Hükümet bu süreçte sınıfta kalmıştır. Kusura bakmayın, beş tane maskeyi dağıtamadınız; paralı yaptınız olmadı, parasız yaptınız olmadı, tekrar paralıya çevirdiniz yine olmadı. Bir ara maskelerin tanesini 5 liradan satın aldık, 50 lira verdik on tane maskeye. Süreci en iyi yönetmeye çalışan kişi Sağlık Bakanı oldu; halka güven telakki etti, iyi açıklamalarda bulundu ama bir yere kadar, onun da gücünün yetmediği yerler oldu. Şu an hiçbir yerin açılmaması lazımdı ama para olmadığı, gereken desteği veremediği için de mecburen açtı. İnşallah ikinci dalga denen şeyle karşılaşmayız…

Pandemi süreci Yalova’da da iyi yönetilmedi. Hiçbir şeyden haberdar olamadık. Hadi vatandaşı bırakın; biz il başkanlarını çağırsın Vali: “Yalova’da durum böyle böyle…” Bunu yapmadı, bilgilendirmedi. Sıkıntı burada…

Belediye de çok uygunsuz bir zamanda yakalandı; Şubat ortasında seçiliyorsun, Mart’ın 15’inde kıyamet kopuyor; ona bir şey diyemiyorum…

“Siyasilerin, kin ve nefret söylemlerini bir an önce bırakmaları lazım”

Biz Yalova’da zaman zaman il başkanları yan yana gelebiliyoruz, çünkü birbirimizi tanıyoruz. Geçenlerde Karma OSB’lerle ilgili bir araya geldik, güzel bir toplantı oldu. Muğlim Bağatar iktidar partisinin il başkanı olduğu için bizim bilmediğimiz birçok konuda bize bilgi verdi. Çoğu konudan haberdar, biz bazı şeyleri kulaktan duyuyoruz. Bizde diğer yerlere göre kırgınlık olacak, vatandaşları kutuplaştıracak ortamımız yok. Ama bana göre en baştaki siyasilerin, insanları ayrıştıracak bu kin ve nefret söylemlerini bir an önce bırakmaları lazım. Biz Yalova’da bunu yapmamaya çalıştık, yapmayacağız da.
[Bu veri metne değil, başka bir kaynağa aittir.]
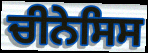
ਚੀਨੇਸਿਸ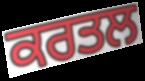
ਕਰਤਲ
“Yalova sanayiden ziyade tarım ve turizmle kurtulur.”

Yalova hizmet sektörüne ağırlık verecek. Yalova kaplıca ve doğa turizmine ağırlık verecek. Tarıma önem verecek. Geçmişte buradan 10-15 mavna yüklenir, İstanbul’a hale giderdi. Gerekli desteklerle bizim yeniden üretmemiz lazım. Zaten mevcut bir sanayimiz var, ona kimsenin bir şey dediği yok. Çiçekçilik OSB’nin bir an önce hayata geçirilmesi lazım.